Apply Faraday's Law to find the induced EMF

Faraday's Law states that the induced EMF in a loop is equal to the negative rate of change of the magnetic flux through the loop: EMF = -dΦ/dt To find the induced EMF, we differentiate the magnetic flux function we found in Step 1 with respect to time t: EMF(t) = -d(B * L^2 * cos(ω*t))/dt

Calculate the rate of change of magnetic flux

To calculate the derivative of the magnetic flux function, we apply the chain rule, while treating B and L^2 as constants: EMF(t) = -B * L^2 * d(cos(ω*t))/dt * d(ω*t)/dt Here, the derivative of ω*t with respect to t is just ω. The derivative of cos(ω*t) with respect to ω*t is -sin(ω*t). So the EMF function becomes: EMF(t) = -B * L^2 * (-sin(ω*t)) * ω

Simplify the EMF expression

Now, we simplify the EMF function by removing the double negative: EMF(t) = B * L^2 * ω * sin(ω*t)

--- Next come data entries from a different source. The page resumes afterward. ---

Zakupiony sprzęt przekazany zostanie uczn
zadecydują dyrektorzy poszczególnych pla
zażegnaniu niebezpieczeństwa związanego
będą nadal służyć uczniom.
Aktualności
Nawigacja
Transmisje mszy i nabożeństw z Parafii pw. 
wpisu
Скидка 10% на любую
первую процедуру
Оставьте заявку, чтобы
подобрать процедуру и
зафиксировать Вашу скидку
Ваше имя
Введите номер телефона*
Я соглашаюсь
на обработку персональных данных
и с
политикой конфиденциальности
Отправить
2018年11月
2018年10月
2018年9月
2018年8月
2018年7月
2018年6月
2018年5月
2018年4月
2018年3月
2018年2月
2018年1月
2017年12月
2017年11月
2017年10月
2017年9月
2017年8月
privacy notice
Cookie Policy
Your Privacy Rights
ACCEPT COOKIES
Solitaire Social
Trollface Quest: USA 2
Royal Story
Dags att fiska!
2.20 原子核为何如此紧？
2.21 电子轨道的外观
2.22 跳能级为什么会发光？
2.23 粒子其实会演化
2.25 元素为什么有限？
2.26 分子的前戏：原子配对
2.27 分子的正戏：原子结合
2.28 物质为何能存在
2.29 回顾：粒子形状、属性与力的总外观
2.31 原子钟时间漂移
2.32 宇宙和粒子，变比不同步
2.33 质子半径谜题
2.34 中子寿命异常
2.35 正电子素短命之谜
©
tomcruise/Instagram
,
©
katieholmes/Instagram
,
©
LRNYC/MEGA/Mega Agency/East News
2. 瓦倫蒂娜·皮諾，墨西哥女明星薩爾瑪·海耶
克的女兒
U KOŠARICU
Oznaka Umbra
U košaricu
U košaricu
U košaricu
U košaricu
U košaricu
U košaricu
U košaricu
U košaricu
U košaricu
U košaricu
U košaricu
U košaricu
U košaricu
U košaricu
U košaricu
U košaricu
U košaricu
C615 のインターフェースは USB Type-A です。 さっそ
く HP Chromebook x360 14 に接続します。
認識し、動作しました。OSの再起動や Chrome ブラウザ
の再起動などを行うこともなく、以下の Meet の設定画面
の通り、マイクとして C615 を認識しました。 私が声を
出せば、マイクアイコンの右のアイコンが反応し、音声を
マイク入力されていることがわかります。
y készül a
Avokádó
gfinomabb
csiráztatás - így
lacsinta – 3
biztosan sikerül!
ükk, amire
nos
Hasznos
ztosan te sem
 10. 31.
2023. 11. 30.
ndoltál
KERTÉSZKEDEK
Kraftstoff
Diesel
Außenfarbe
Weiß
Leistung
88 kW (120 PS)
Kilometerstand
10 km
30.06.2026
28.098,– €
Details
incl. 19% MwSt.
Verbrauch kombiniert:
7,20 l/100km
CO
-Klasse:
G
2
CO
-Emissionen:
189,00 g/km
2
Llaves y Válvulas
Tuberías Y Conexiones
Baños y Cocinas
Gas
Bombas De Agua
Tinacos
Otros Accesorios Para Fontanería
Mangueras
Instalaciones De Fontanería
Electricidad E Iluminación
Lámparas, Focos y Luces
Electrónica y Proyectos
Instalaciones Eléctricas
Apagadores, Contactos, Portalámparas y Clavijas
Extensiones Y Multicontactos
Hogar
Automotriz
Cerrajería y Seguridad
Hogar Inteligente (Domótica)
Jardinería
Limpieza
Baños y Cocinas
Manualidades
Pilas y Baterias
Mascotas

Relate the induced EMF to the potential difference

In a conducting loop, the induced EMF is equal to the potential difference. Therefore, the expression for the potential difference induced in the loop as a function of time is: Potential Difference(t) = B * L^2 * ω * sin(ω*t)

Key concepts

Faraday's Law of Induction

Faraday's Law of Induction is a fundamental principle that explains how electric current can be generated by a changing magnetic environment. According to this law, an electromotive force (EMF) is induced in a closed circuit when the magnetic flux through the loop changes over time. The law is mathematically expressed as
\[ EMF = -\frac{d\Phi}{dt} \]
where \( EMF \) represents the induced electromotive force and \( d\Phi/dt \) denotes the rate of change of magnetic flux \( \Phi \) over time \( t \). The negative sign indicates the direction of the induced EMF as described by Lenz's law, which states that the induced EMF will generate a current whose magnetic field opposes the change in the original magnetic flux. This law is the principle behind many electrical transformers, generators, and motors, allowing for the conversion of mechanical movement into electrical energy.

Magnetic Flux

Magnetic flux, symbolized by \( \Phi \), is a measurement of the total magnetic field \( B \) passing through a given area \( A \). It is defined by the equation
\[ \Phi = B \cdot A \cos(\theta) \]
where \( \theta \) is the angle between the magnetic field and the area's normal direction. In the context of our rotating loop problem, as the loop turns, this angle changes with time, altering the flux through the loop.

Understanding magnetic flux is crucial for grasping how changes in a magnetic field can induce an EMF in a conductor. For instance, the quicker the loop rotates, or the stronger the magnetic field, the greater the rate of change of magnetic flux, which, according to Faraday's Law, leads to a larger induced EMF.

Uniform Magnetic Field

A uniform magnetic field is a field in which the magnetic field strength \( B \) and direction are consistent at all points across the area of interest. This consistency is essential for the rotating loop problem because it simplifies the calculation of magnetic flux and the subsequent determination of induced EMF. In a uniform magnetic field, any changes to the flux within our loop are solely due to the loop's rotation, not changes in the field strength or direction.

Visualize this as a uniform pattern of straight parallel lines representing the field, which ensures that no matter where the loop is within this field, the magnetic field interaction remains constant - only the orientation or the position of the loop would affect the magnetic flux.

Angular Velocity

Angular velocity, denoted by \( \omega \), is a vector quantity that specifies the rotational speed and direction of an object. It is especially relevant in our exercise as it denotes how quickly the square loop is spinning.

Mathematically, angular velocity is calculated by:
\[ \omega = \frac{d\theta}{dt} \]
where \( \theta \) is the rotational angle. In the case of our loop rotating in a magnetic field, the angular velocity affects how rapidly the magnetic field lines are being cut by the loop, which directly impacts the rate of change of magnetic flux and therefore the strength of the induced EMF. A faster rotation (higher \( \omega \)) leads to a quicker change in flux and a greater induced EMF.